▸ DATA PROVIDED
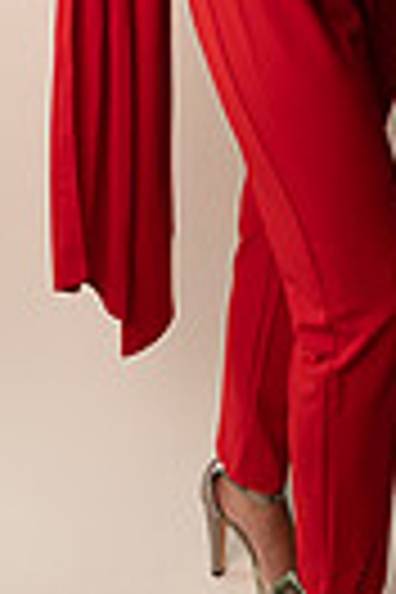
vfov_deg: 22.2
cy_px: -184
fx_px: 1353
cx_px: 266
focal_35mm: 82
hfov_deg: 16.6
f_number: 3.2
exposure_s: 1/160
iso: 100
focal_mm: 24
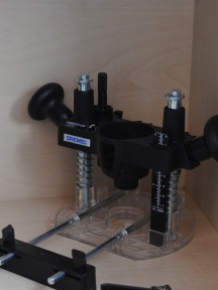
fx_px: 647
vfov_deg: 25.0
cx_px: 136
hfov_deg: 19.1
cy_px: 223
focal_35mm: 77
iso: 400
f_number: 4.8
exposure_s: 1/15
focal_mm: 32
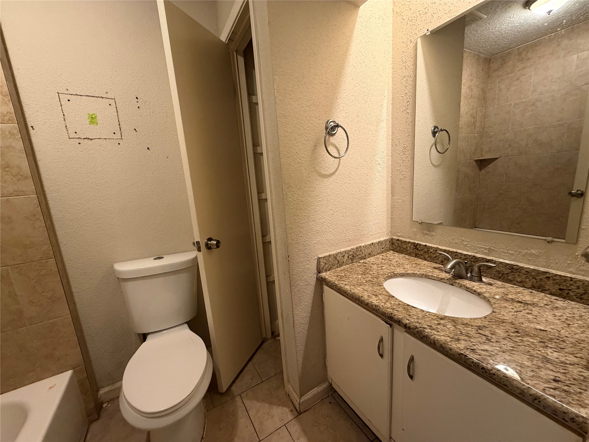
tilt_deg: -11.0
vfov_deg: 85.7
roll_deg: +4.3
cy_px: 221
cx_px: 294
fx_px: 238
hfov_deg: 102.1
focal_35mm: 14
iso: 400
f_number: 2.2
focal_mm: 2.22
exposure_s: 1/60
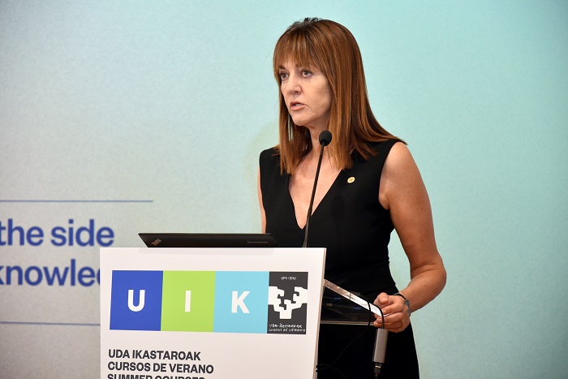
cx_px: 284
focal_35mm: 120
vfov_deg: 11.4
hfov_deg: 17.1
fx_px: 1894
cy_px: 190
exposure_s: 1/200
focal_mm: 80
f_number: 4
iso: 800
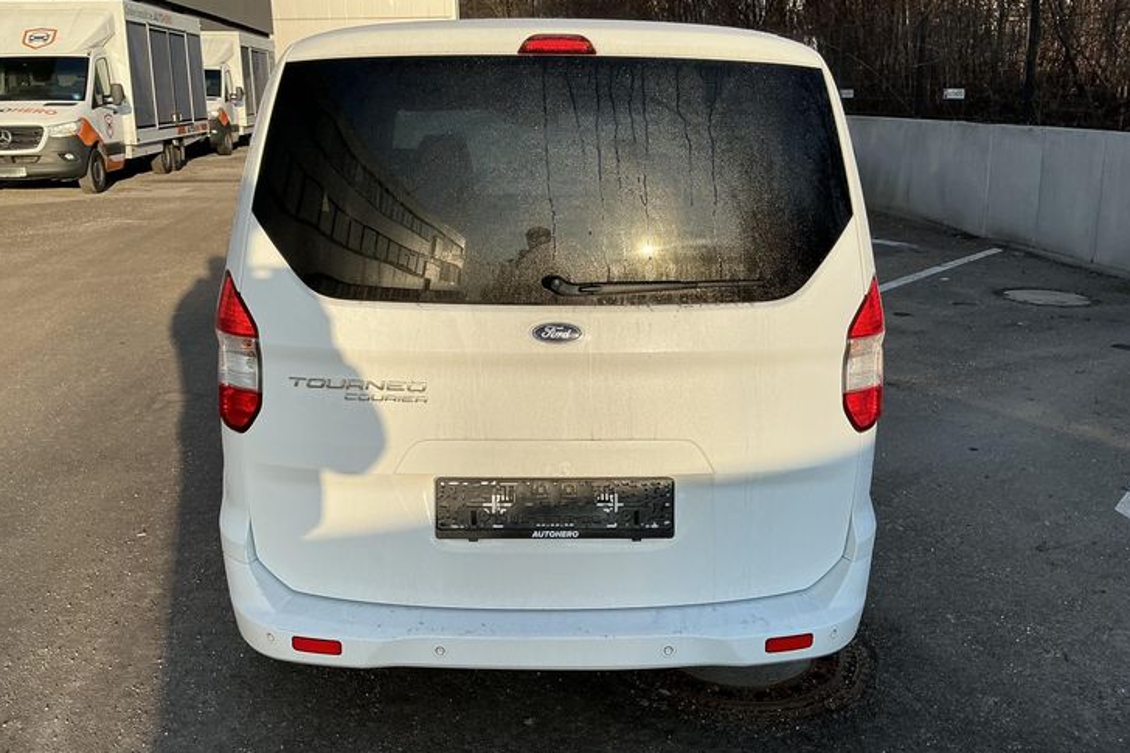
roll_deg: +2.6
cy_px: 368
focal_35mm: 32
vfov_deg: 41.1
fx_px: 1004
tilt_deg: -11.7
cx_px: 542
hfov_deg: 58.7
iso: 25
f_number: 1.8
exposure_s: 1/1279
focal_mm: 3
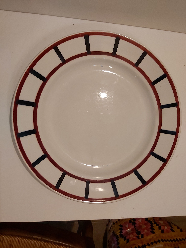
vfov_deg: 67.3
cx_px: 93
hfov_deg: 53.1
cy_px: 124
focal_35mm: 26
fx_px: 186
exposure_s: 1/50
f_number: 1.7
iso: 250
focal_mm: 3.92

▸ YOUR INSTRUCTIONS
Return the listing above in full and exactly, omitting all pictures.

▸ RESULT BELOW
vfov_deg: 22.2
cy_px: -184
fx_px: 1353
cx_px: 266
focal_35mm: 82
hfov_deg: 16.6
f_number: 3.2
exposure_s: 1/160
iso: 100
focal_mm: 24
fx_px: 647
vfov_deg: 25.0
cx_px: 136
hfov_deg: 19.1
cy_px: 223
focal_35mm: 77
iso: 400
f_number: 4.8
exposure_s: 1/15
focal_mm: 32
tilt_deg: -11.0
vfov_deg: 85.7
roll_deg: +4.3
cy_px: 221
cx_px: 294
fx_px: 238
hfov_deg: 102.1
focal_35mm: 14
iso: 400
f_number: 2.2
focal_mm: 2.22
exposure_s: 1/60
cx_px: 284
focal_35mm: 120
vfov_deg: 11.4
hfov_deg: 17.1
fx_px: 1894
cy_px: 190
exposure_s: 1/200
focal_mm: 80
f_number: 4
iso: 800
roll_deg: +2.6
cy_px: 368
focal_35mm: 32
vfov_deg: 41.1
fx_px: 1004
tilt_deg: -11.7
cx_px: 542
hfov_deg: 58.7
iso: 25
f_number: 1.8
exposure_s: 1/1279
focal_mm: 3
vfov_deg: 67.3
cx_px: 93
hfov_deg: 53.1
cy_px: 124
focal_35mm: 26
fx_px: 186
exposure_s: 1/50
f_number: 1.7
iso: 250
focal_mm: 3.92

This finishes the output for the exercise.